A form of torture. That’s how a community nurse described sleep deprivation in our second postnatal class. Causing emotional problems, hallucinations, lack of coordination and delirium and used in the extraction of information from suspected criminals. Holy wow! No wonder many of us are left feeling under par when sleep is impaired by our little joys.
Me? The frozen peas find their way into the pan cupboard, the mayonnaise into the freezer, I get down (emotionally, I don’t mean breaking out some shapes to Sugar Hill Gang), feel like I can’t cope, and sound tipsy as words slur out of my mouth. And feeling alone, as everyone appears to be coping excellently (see our post on social media for more on this). Sound familiar? Even all-nighters studying and subsequent days survived on sugar and caffeine didn’t prepare for this!
So how do we cope? Well, in truth, some days better than others. But here are some things we’ve found that help us:
Eat well. Sugar and caffeine are fine, they can make you feel comfort when everything’s a bit crap (heck, I’m normally found enjoying a slice of double choc cake and a large latte!). But eating better will have a lasting impact. Simply, plenty of water, fruit, vegetables and snacks with long-lasting energy, like these, my favourite (and so easy) peanut butter and muesli cookies (add a bit more cinammon and vanilla essence, yum!). Also, it doesn’t hurt to take a vitamin supplement to bolster your diet.
Look after each other. If your other half is up and has an hour before going to work, he/she can look after the little one while you try to get some shuteye. I find morning rest incredibly restorative, though it took me eight months before asking my other half to help as I felt I should be able to do it all and not “burden” him. As it is, of course it’s not a burden and he loves this time on the occasions I need some rest.

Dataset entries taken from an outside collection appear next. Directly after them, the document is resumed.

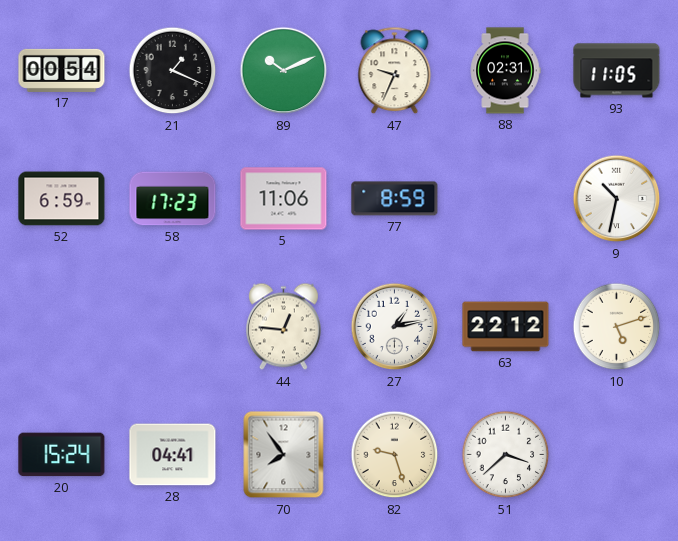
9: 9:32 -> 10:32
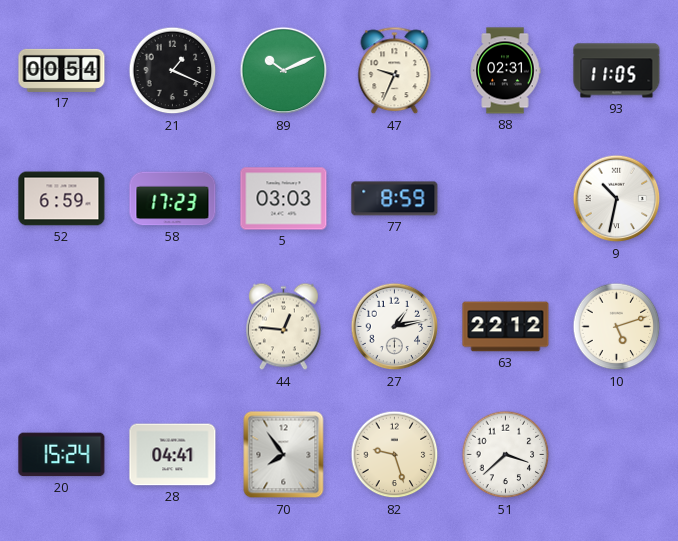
5: 11:06 -> 03:03
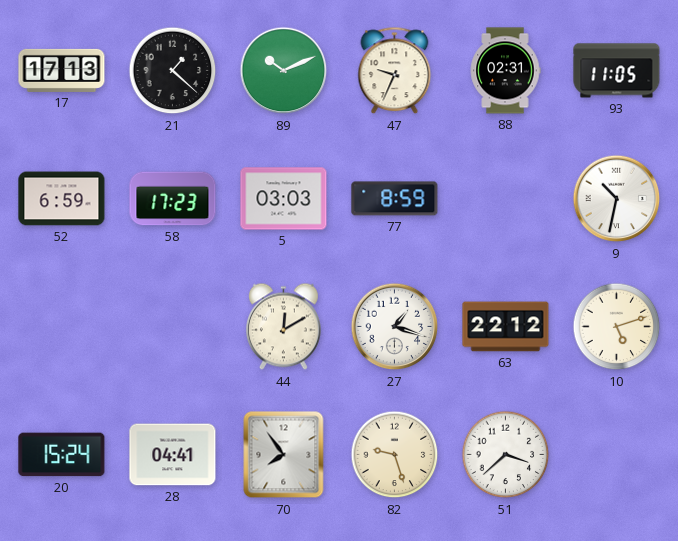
17: 00:54 -> 17:13
21: 1:19 -> 1:22
44: 12:46 -> 12:10
27: 1:13 -> 1:18
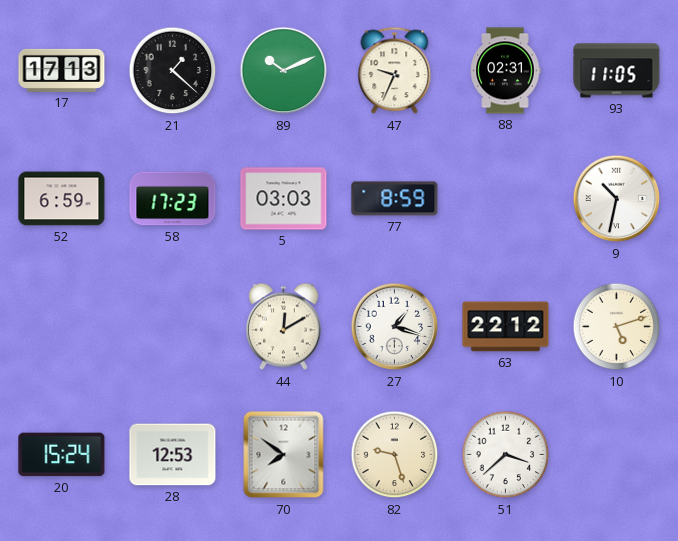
28: 04:41 -> 12:53
70: 7:54 -> 7:51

Get out. A good friend of mine gave me this advice early on. No matter how tired you feel, get your shoes on and head out with your little one/s. Whether it’s a walk, trip to the shops or meet with friends, it’ll blow the cobwebs away and help your mood.
Go to bed when your little one settles. Yes, when they’re in bed it feels like it’s the only time you can get everything else done or have a minute to yourself, but sometimes those extra hours before the night wakings can help. M has had chicken pox this week and an adverse reaction to an antihistamine meant she was bouncing off the walls from the time it was administered (6pm) until 3am, cue 1.5 hours’ sleep and by 5am we were back up for the day. I went to bed at 8pm the following day, fell asleep with my head on my kindle, it was heaven!
Get cosy. When you do take time for yourself, use it for you! We’ll cover hygge in another post, but basically get those snuggly socks, blankets, hot chocolate (or something stronger!) and curl up with a magazine or book on the evenings you claim back for yourself.
Use your own sleep props. Jo swears by chamomile tea, and another member of our tribe dug out her old teddy bear to take to bed as a comforter for help getting to sleep between night wakings.
And know, as another close friend reminded me when I caved and wept due to such little sleep, this won’t be forever! The sleep will get better. You will feel human again.
Keep up the good work mummas and daddies.